«No sólo no voy a recoger la mesa sino que me voy a quedar mirando a ver cómo lo haces tú, que esa es tu obligación y para eso me has parido», dice un niño de 11 años a su madre. Este y otros testimonios están recogidos en el libro ‘El pequeño dictador crece’ (La Esfera de los Libros), la última publicación de Javier Urra, psicólogo de la Fiscalía del Tribunal Superior de Justicia y de los Juzgados de Menores de Madrid (ahora en excedencia voluntaria) y actual director del proyecto RECURRA GINSO.
En 2006, Urra ya publicó con gran éxito ‘El pequeño dictador’, un libro con el que abrió la veda de una realidad complicada, la de los hijos que agreden a sus padres. La de los hijos tiranos que hacen de su capa un sayo e imponen en el hogar su propia ley. Niños caprichosos, desobedientes y desafiantes con escasa responsabilidad hacia los castigos y con poca o nula capacidad de culpa.
Ahora, nueve años después, sigue escribiendo de este problema creciente en nuestro país. Los datos hablan por sí solos. Desde 2007, más de 17.000 menores, mayores de 14 años, han sido procesados en España por agredir física o psicológicamente a sus progenitores. Sólo en 2014, 7.500 menores fueron juzgados por esta causa y eso que, según los expertos, sólo se denuncia uno de ocho casos. «No es fácil denunciar a un hijo, por ello las estadísticas se alejan mucho de la realidad. Los padres sufren 18 meses de violencia física hasta que deciden dar ese paso pero antes ha habido un proceso lento de violencia verbal, faltas de respeto y amenazas», explica Urra a EL MUNDO.

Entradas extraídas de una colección
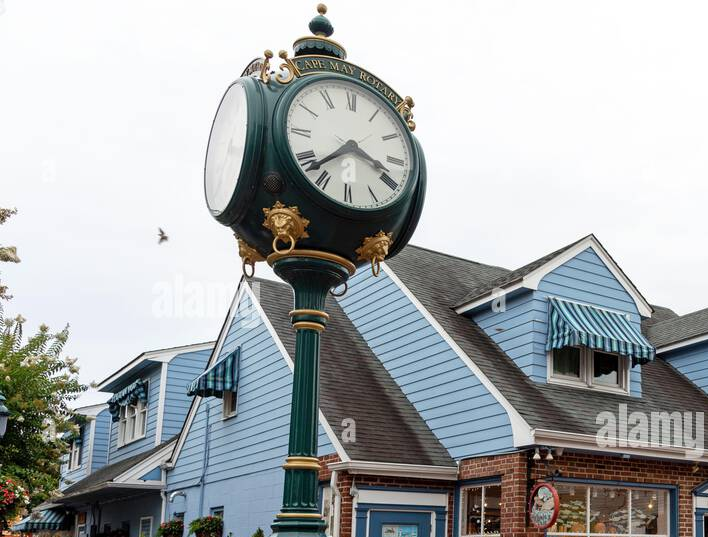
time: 3:38
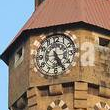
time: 5:24
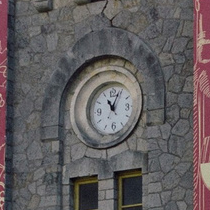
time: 11:04
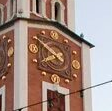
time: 7:50
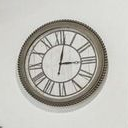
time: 3:02
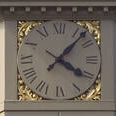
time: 4:07
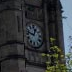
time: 12:47
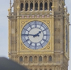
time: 1:46
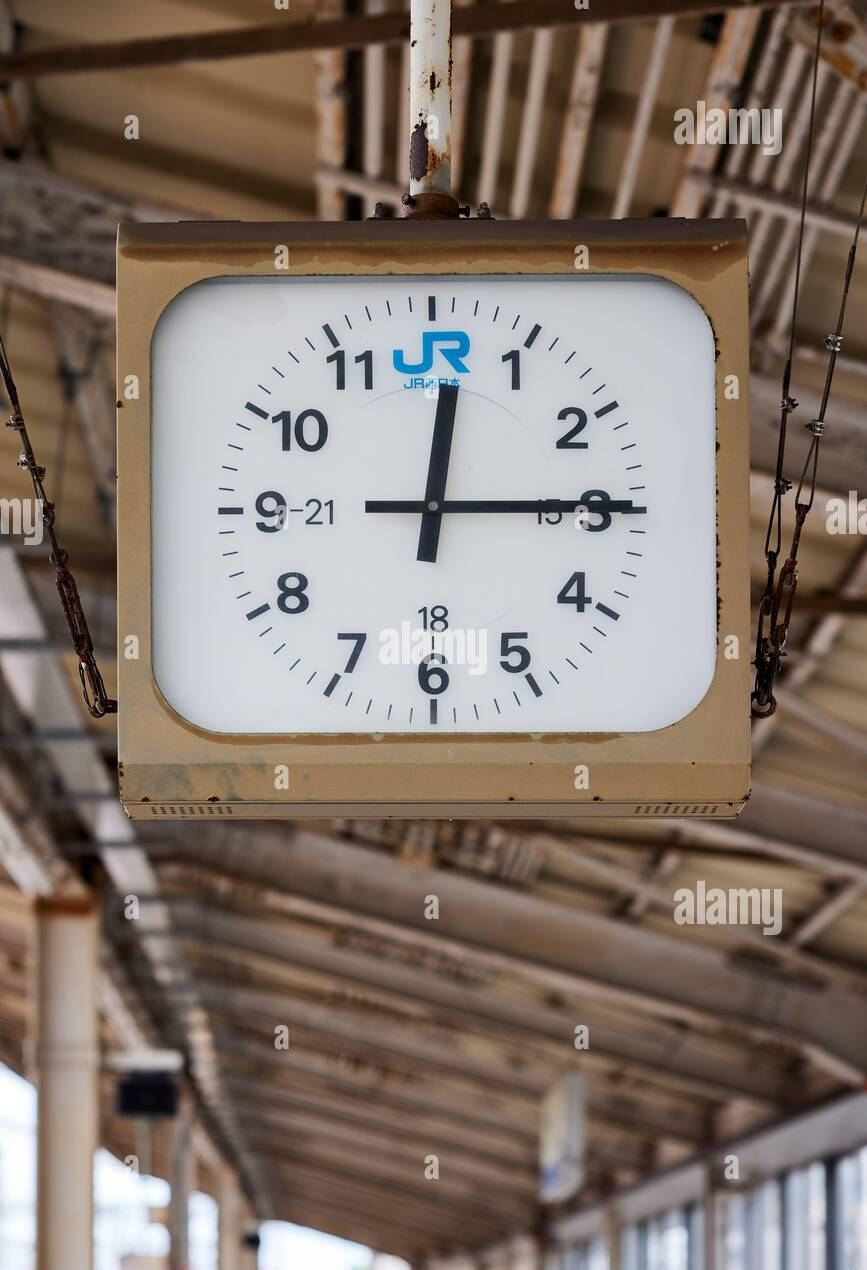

** Objetivo **
Repite al pie de la letra el fragmento del texto sobre los hijos que agreden a sus padres que comienza con "Ahora, nueve años" y sigue hasta "a EL MUNDO.".

** Ejercicio resuelto **
Ahora, nueve años después, sigue escribiendo de este problema creciente en nuestro país. Los datos hablan por sí solos. Desde 2007, más de 17.000 menores, mayores de 14 años, han sido procesados en España por agredir física o psicológicamente a sus progenitores. Sólo en 2014, 7.500 menores fueron juzgados por esta causa y eso que, según los expertos, sólo se denuncia uno de ocho casos. «No es fácil denunciar a un hijo, por ello las estadísticas se alejan mucho de la realidad. Los padres sufren 18 meses de violencia física hasta que deciden dar ese paso pero antes ha habido un proceso lento de violencia verbal, faltas de respeto y amenazas», explica Urra a EL MUNDO.